*Work task*. Each line below needs to be returned exactly. Skip any picture.

*Records for this task*.

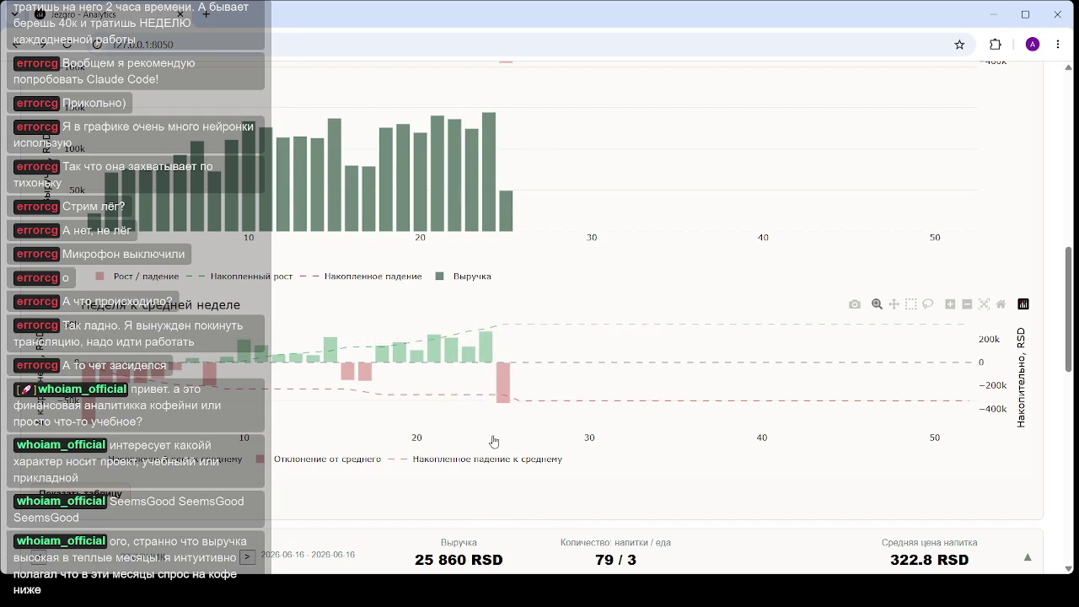
scroll(493, 389, "up", 1)
scroll(492, 390, "up", 2)
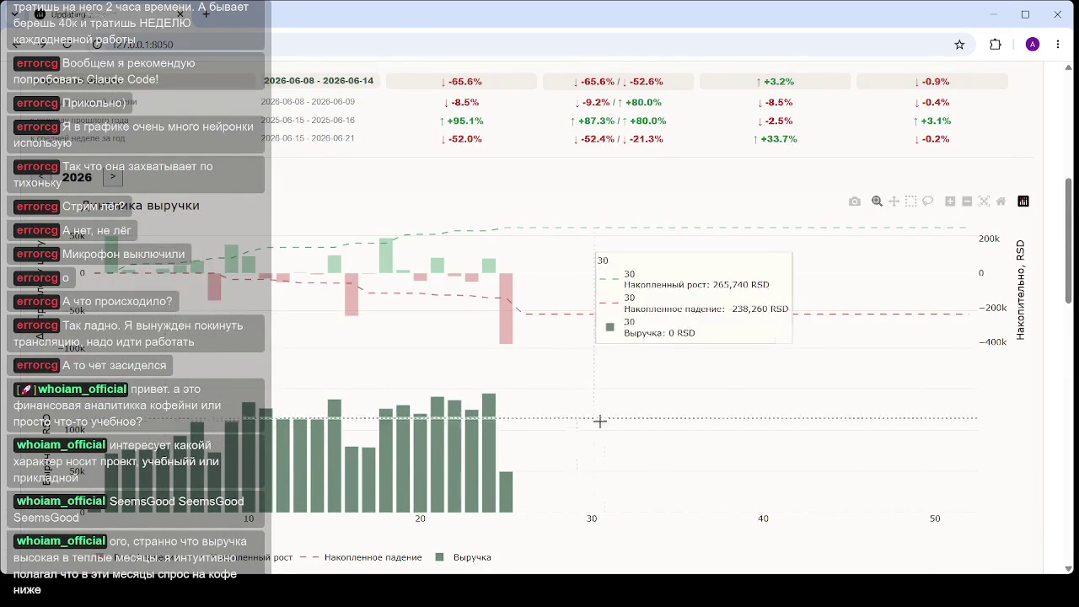
scroll(660, 339, "down", 1)
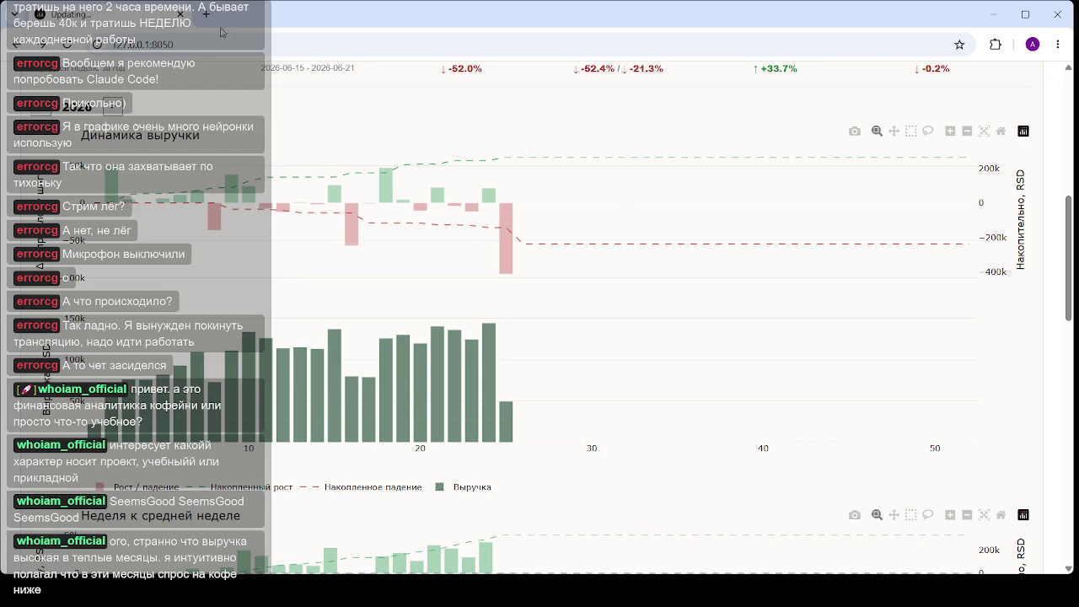
left_click(197, 44)
key("Return")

*Exercise response*.
scroll(493, 389, "up", 1)
scroll(492, 390, "up", 2)
scroll(660, 339, "down", 1)
left_click(197, 44)
key("Return")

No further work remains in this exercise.